%%

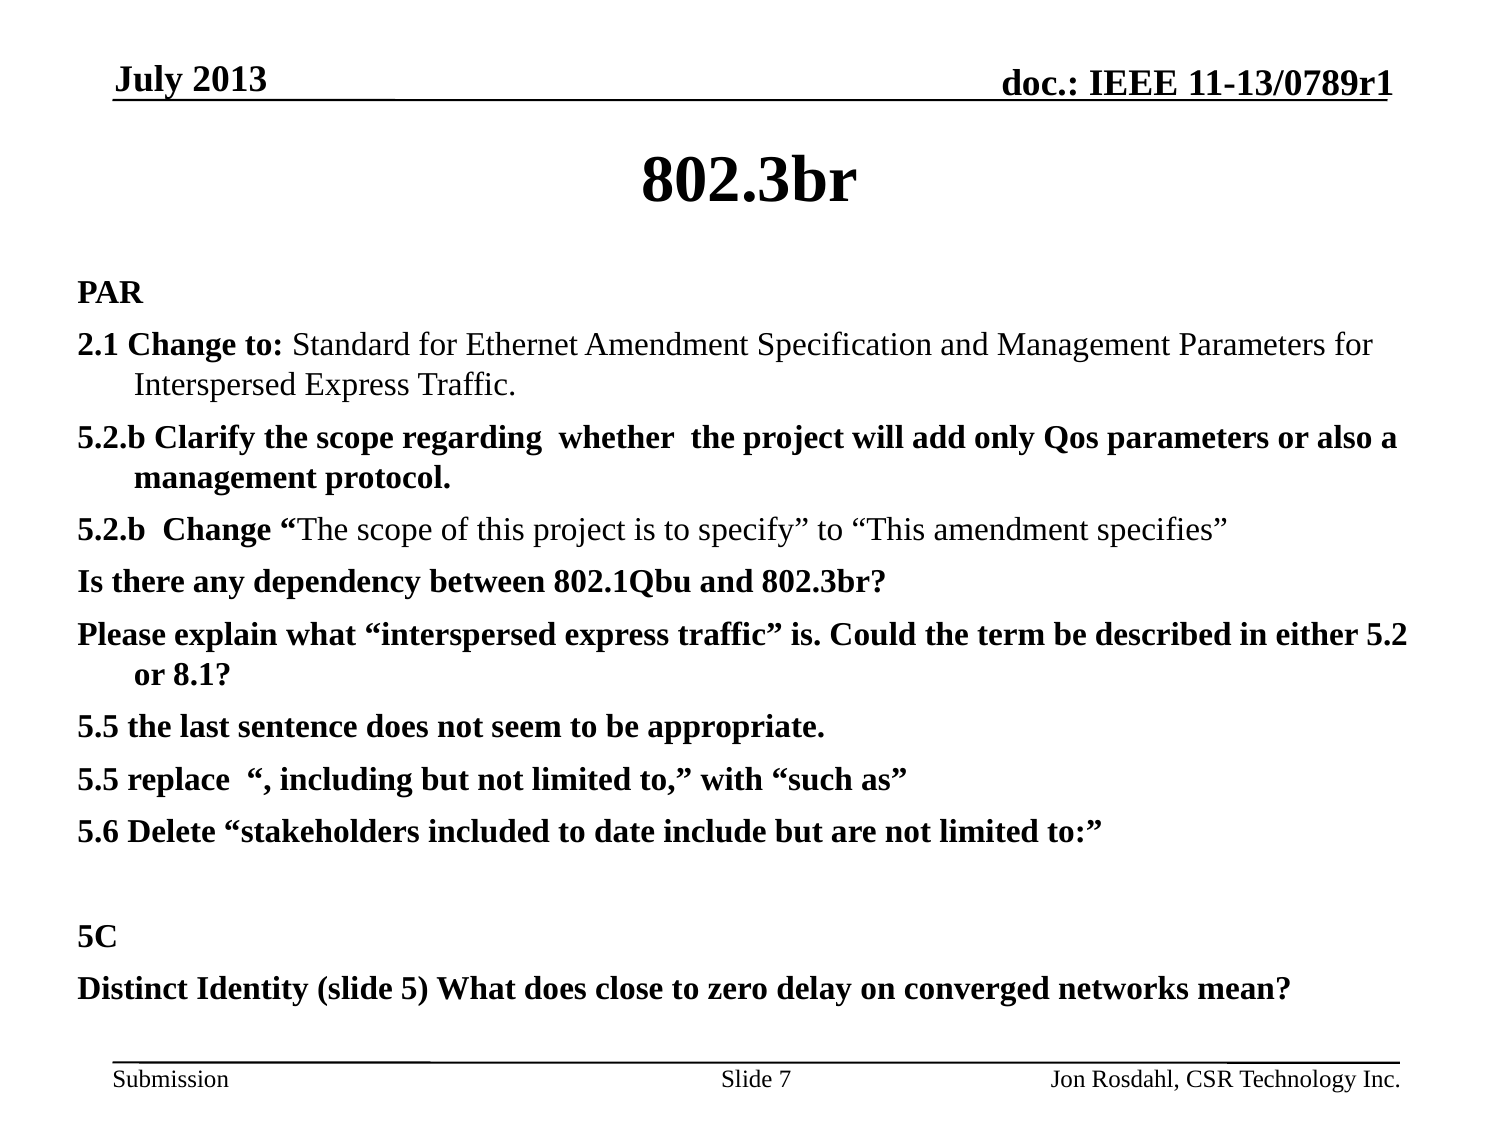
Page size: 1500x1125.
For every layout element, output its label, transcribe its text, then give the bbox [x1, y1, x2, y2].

list PAR 2.1 Change to: Standard for Ethernet Amendment Specification and Management Parameters for Interspersed Express Traffic. 5.2.b Clarify the scope regarding whether the project will add only Qos parameters or also a management protocol. 5.2.b Change “The scope of this project is to specify” to “This amendment specifies” Is there any dependency between 802.1Qbu and 802.3br? Please explain what “interspersed express traffic” is. Could the term be described in either 5.2 or 8.1? 5.5 the last sentence does not seem to be appropriate. 5.5 replace “, including but not limited to,” with “such as” 5.6 Delete “stakeholders included to date include but are not limited to:” 5C Distinct Identity (slide 5) What does close to zero delay on converged networks mean? [62, 262, 1463, 938]
slide_number Slide 7 [712, 1061, 800, 1123]
title 802.3br [112, 112, 1388, 238]
footer Jon Rosdahl, CSR Technology Inc. [878, 1061, 1402, 1093]
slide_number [114, 54, 423, 100]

%%

Output every record verbatim, excluding any picture it contains.

- Answer below:
Page size: 1500x1125.
For every layout element, output its label, transcribe its text, then give the bbox [x1, y1, x2, y2].

list PAR 2.1 Change to: Standard for Ethernet Amendment Specification and Management Parameters for Interspersed Express Traffic. 5.2.b Clarify the scope regarding whether the project will add only Qos parameters or also a management protocol. 5.2.b Change “The scope of this project is to specify” to “This amendment specifies” Is there any dependency between 802.1Qbu and 802.3br? Please explain what “interspersed express traffic” is. Could the term be described in either 5.2 or 8.1? 5.5 the last sentence does not seem to be appropriate. 5.5 replace “, including but not limited to,” with “such as” 5.6 Delete “stakeholders included to date include but are not limited to:” 5C Distinct Identity (slide 5) What does close to zero delay on converged networks mean? [62, 262, 1463, 938]
slide_number Slide 7 [712, 1061, 800, 1123]
title 802.3br [112, 112, 1388, 238]
footer Jon Rosdahl, CSR Technology Inc. [878, 1061, 1402, 1093]
slide_number [114, 54, 423, 100]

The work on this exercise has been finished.